Hadoop DataNode is giving me an incompatible namespace ID

hadoophdfs

When I run the start-all.sh script from my master node, some of my DataNodes fail to start; the log file reports a Java IOException: Incompatible Namespace IDs in /tmp/$MY_USER_NAME.

Best Answer

When the NameNode is formatted a namespace ID is generated, which essentially identifies that specific instance of the distributed filesystem. When DataNodes first connect to the NameNode they store that namespace ID along with the data blocks, because the blocks have to belong to a specific filesystem.

If a DataNode later connects to a NameNode, and the namespace ID which the NameNode declares does not match the namespace ID stored on the DataNode, it will refuse to operate with the "incompatible namespace ID" error. It means that the DataNode has connected to a different NameNode, and the blocks which it is storing don't belong to that distributed filesystem.
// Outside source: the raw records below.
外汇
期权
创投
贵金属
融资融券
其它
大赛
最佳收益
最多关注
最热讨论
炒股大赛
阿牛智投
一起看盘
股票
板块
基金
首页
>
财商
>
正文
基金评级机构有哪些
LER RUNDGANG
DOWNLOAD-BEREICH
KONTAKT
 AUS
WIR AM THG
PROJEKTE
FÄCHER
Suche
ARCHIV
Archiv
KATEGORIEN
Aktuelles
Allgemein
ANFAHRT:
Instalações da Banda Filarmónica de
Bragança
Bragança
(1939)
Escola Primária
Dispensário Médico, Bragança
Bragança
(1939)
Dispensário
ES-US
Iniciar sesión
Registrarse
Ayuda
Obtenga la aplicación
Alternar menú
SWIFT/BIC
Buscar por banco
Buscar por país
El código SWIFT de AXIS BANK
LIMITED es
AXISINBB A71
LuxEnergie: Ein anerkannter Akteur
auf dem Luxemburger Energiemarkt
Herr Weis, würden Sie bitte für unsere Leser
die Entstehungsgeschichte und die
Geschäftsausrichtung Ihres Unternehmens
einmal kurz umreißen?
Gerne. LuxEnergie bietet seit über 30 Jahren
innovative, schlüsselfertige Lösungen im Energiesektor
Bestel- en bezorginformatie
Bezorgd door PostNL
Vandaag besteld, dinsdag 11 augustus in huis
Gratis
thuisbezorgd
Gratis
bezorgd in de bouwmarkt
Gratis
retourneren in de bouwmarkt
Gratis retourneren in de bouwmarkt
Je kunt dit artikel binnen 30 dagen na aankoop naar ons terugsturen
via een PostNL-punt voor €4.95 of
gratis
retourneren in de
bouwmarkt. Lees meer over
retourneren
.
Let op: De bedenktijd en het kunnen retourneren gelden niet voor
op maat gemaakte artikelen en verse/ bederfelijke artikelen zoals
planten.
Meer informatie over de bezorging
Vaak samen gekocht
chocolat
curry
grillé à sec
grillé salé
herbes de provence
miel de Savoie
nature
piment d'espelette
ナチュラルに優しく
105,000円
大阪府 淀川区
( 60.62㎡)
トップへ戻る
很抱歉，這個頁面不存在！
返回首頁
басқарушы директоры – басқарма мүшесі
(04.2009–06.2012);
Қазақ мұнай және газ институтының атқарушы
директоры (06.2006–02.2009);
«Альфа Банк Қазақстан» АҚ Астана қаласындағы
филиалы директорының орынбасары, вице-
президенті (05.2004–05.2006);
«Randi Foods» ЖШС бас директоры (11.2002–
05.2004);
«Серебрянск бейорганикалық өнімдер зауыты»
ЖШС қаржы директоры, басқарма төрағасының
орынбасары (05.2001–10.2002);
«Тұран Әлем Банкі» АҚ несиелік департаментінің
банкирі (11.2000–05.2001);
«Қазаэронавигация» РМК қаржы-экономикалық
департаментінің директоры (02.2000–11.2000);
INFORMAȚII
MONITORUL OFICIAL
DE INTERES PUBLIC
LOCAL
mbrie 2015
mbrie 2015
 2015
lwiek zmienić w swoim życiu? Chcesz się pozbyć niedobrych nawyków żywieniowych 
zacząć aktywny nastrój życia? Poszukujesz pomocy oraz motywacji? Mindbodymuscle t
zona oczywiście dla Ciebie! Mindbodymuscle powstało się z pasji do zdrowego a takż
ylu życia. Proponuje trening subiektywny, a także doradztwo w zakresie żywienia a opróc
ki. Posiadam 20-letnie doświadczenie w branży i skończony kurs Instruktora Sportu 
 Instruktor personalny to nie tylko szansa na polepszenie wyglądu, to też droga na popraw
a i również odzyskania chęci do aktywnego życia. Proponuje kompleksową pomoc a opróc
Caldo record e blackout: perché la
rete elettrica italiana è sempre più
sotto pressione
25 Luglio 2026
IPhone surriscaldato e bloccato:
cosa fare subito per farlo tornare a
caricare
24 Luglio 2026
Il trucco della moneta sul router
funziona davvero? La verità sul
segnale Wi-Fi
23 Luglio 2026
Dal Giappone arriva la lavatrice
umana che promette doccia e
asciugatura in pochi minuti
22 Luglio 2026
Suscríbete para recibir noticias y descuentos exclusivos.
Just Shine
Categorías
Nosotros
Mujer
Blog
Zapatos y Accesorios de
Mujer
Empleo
This usually means that you've misplaced your NameNode metadata somehow. If you have multiple HDFS installations your DataNode may be connecting to the wrong NameNode. If you only have a single installation then your NameNode is either running with a different metadata directory, or you've somehow lost the metadata and started with a newly formatted filesystem (which should only happen by running hadoop namenode -format). Try to find the correct NameNode metadata or restore it from a backup.